### Available records
────────────────────
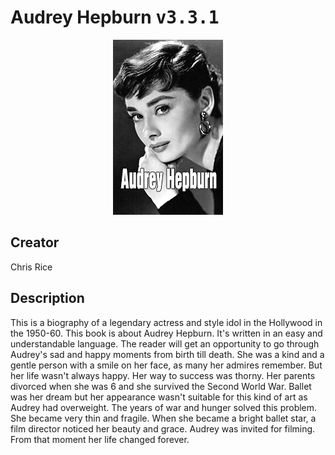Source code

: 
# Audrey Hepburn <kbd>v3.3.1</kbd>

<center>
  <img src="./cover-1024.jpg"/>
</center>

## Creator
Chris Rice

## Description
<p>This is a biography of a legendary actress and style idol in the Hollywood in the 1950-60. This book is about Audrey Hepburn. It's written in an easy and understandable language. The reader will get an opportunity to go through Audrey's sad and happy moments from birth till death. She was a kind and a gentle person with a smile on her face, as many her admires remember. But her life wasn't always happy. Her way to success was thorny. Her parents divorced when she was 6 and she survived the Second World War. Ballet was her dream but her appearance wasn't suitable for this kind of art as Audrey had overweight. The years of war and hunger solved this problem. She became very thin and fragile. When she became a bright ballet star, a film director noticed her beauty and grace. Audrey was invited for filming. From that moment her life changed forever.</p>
────────────────────
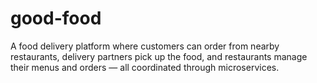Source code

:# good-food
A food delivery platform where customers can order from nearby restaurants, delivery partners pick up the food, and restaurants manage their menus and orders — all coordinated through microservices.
────────────────────
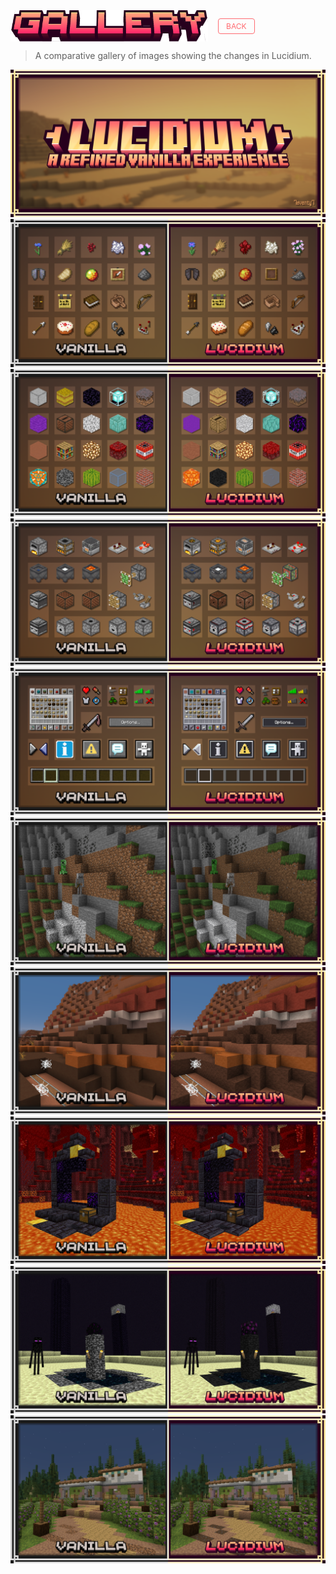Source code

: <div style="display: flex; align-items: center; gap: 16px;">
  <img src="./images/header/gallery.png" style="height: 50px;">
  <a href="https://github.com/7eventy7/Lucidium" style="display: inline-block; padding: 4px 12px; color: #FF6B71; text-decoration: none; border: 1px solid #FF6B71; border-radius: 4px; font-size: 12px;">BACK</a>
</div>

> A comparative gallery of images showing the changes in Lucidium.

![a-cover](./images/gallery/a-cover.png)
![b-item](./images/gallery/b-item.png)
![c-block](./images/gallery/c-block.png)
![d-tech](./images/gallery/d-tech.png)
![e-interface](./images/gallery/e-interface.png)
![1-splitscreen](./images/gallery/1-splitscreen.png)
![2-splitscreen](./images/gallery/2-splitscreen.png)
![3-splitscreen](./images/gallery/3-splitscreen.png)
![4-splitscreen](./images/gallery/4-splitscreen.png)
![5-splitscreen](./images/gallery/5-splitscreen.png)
────────────────────
### Problem description
Search the material for the word "block" and copy each line where it occurs.

### Exercise result
  <a href="https://github.com/7eventy7/Lucidium" style="display: inline-block; padding: 4px 12px; color: #FF6B71; text-decoration: none; border: 1px solid #FF6B71; border-radius: 4px; font-size: 12px;">BACK</a>
![c-block](./images/gallery/c-block.png)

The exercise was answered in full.